Take Once, set it in NYC, and turn the emotions up as far as they’ll go – you’ve got an approximation of Begin Again. Despite this, John Carney’s latest film works with one of the sharpest screenplays of the last few years. Add to that a hugely endearing Mark Ruffalo (who I predict will soon get the Bryan Cranston treatment), as well as Ray Romano, and there’s something refreshing about this film. In the ’70s, Woody Allen refused directorial preciousness with Annie Hall – inventing the subtitles scene, the animated scene, the layered flashbacks; and anything to keep the film fresh and engaging. It looks like John Carney has taken a similar approach, playfully subverting both Hollywoood’s and the audience’s expectations. This feels like it comes out of a genuine anxiety of “selling out”, and indeed the film’s themes mirror this anxiety.
Mark Ruffalo plays a down-and-out family man and former indie record label owner, whose personal issues have cost him everything. When he stumbles across Keira Knightley’s poorly received open mic performance in New York, his contrarian nature tells him that she could be – with a little work – an important artist. While her former partner and ex-boyfriend becomes a music legend, her passion for the craft at the expense of success sees her living hand-to-mouth.
Carney introduces a number of familiar cinematic elements, only to undercut these moments with a dexterity subtler than anything stock postmodernism could achieve. When James Corden invites Keira Knightley to perform at a gig, she is reluctant. This reluctancy is followed by an arc-friendly acquiescence. Then, rather than provoking the awe we expect, she bombs. This development is subverted again by a moment I won’t spoil. The film is full of this playfulness, and refusal to be precious about its subject matter.
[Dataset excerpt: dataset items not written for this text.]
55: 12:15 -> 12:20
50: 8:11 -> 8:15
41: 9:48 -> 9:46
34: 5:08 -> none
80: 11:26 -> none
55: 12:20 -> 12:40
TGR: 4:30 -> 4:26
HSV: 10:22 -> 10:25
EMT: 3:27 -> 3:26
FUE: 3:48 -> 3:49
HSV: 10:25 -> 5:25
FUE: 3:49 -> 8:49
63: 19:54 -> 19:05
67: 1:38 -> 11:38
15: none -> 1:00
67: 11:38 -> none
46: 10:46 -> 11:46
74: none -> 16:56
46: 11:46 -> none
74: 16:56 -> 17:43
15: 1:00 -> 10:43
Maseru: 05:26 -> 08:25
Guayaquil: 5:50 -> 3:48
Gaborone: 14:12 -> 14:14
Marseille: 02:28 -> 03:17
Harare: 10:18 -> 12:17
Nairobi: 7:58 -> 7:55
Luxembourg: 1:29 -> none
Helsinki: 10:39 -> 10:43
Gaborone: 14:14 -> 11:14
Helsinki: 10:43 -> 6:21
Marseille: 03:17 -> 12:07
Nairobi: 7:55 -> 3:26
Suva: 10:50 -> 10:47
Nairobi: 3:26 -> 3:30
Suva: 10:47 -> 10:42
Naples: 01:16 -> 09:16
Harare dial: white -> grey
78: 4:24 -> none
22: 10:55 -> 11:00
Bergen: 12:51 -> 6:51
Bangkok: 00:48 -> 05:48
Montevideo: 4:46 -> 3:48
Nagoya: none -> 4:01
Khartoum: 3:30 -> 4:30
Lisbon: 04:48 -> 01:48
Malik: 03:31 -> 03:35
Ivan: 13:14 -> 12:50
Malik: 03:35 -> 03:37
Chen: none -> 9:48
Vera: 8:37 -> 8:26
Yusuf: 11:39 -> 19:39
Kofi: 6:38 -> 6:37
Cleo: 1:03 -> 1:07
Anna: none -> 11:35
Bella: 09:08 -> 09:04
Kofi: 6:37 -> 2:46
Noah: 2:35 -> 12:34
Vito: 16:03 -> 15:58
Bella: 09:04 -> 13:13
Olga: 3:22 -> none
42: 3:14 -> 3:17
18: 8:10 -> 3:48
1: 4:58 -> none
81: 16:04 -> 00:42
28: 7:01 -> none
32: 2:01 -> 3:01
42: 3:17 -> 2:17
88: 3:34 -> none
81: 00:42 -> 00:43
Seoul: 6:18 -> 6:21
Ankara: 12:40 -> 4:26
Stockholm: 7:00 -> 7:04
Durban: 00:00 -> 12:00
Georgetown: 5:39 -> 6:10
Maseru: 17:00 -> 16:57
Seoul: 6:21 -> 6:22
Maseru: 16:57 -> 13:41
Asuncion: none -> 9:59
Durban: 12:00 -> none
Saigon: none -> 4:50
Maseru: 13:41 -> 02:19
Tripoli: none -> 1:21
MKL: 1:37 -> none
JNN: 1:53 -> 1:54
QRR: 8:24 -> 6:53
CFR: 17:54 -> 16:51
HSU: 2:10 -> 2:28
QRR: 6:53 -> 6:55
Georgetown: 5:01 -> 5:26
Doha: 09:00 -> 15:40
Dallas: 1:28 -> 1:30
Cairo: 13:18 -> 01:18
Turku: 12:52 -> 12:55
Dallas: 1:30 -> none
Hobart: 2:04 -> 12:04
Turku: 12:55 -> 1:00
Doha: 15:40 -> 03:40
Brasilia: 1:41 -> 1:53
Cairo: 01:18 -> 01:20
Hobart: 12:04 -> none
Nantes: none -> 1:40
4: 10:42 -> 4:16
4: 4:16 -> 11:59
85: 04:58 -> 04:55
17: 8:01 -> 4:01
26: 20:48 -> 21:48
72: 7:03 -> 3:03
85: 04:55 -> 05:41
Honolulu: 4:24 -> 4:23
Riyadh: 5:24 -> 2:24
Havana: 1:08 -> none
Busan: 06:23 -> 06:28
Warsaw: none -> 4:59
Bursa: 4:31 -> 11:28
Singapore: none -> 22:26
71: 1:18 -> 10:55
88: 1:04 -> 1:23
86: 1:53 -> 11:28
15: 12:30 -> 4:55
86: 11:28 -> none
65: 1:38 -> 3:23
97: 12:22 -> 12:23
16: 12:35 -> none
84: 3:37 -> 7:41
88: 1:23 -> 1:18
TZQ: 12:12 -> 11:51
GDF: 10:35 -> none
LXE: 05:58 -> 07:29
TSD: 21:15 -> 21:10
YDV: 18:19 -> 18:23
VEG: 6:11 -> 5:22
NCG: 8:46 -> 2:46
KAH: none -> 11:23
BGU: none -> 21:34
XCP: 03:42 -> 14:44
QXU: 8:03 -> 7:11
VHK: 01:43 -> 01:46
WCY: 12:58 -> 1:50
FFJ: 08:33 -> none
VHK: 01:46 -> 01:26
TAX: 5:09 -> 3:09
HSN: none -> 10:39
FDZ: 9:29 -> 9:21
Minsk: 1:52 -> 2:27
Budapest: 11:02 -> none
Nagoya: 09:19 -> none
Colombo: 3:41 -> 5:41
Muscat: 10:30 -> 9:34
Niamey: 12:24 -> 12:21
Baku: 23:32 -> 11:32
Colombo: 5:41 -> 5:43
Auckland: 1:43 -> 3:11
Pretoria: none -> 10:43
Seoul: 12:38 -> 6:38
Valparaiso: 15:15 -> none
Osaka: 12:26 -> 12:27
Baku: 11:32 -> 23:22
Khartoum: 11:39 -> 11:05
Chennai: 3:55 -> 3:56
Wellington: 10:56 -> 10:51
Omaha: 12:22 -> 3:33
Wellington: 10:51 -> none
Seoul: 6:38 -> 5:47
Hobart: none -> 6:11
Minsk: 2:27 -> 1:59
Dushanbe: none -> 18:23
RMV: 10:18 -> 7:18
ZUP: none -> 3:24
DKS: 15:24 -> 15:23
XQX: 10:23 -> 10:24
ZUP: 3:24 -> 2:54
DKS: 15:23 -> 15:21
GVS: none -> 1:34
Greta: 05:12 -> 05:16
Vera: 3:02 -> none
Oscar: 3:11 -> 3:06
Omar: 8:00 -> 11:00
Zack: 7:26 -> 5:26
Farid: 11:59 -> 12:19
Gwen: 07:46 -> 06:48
Although Carney clearly wrestles with the move from Irish film to Hollywood, he manages to marry Hollywood’s sentimentalism with a low-key sense of humour that sounds a note akin to a few other young U.S. directors. Along with Joseph Gordon Levitt and Ryan Gosling, Carney is determined not to follow the beaten path. The vogue today is for artists to reject the establishment in order to carve out their own unique careers, and the rise of Kickstarter films along with indie publishers and Twitter successes fits nicely with this film. That its message can be tied to a very American message (Emerson’s ideas on self-reliance and ignoring the crowd aren’t exactly new) reveals it to be less revolutionary than it wants to be, but that it does so within a stringently anti-risk industry and that Ruffalo and Knightley’s journeys clearly mirror Carney’s give this philosophy a visceral affirmation.
Structurally the film operates on a strange level. The A plot and the B plot don’t overlap in the way that one expects. It’s as if we are watching two different films spliced together.
Both Knightley and Ruffalo have been on the path previously tread by Matthew McConnaughey, albeit at slower speeds. That so many artists eventually come to reject easy success in order to pursue what they’re passionate about is a nice trend in American cinema right now. There should be films that reflect this spirit. This film brings hope – a qualified hope – for the future of American cinema. It’s not great. But it is interesting.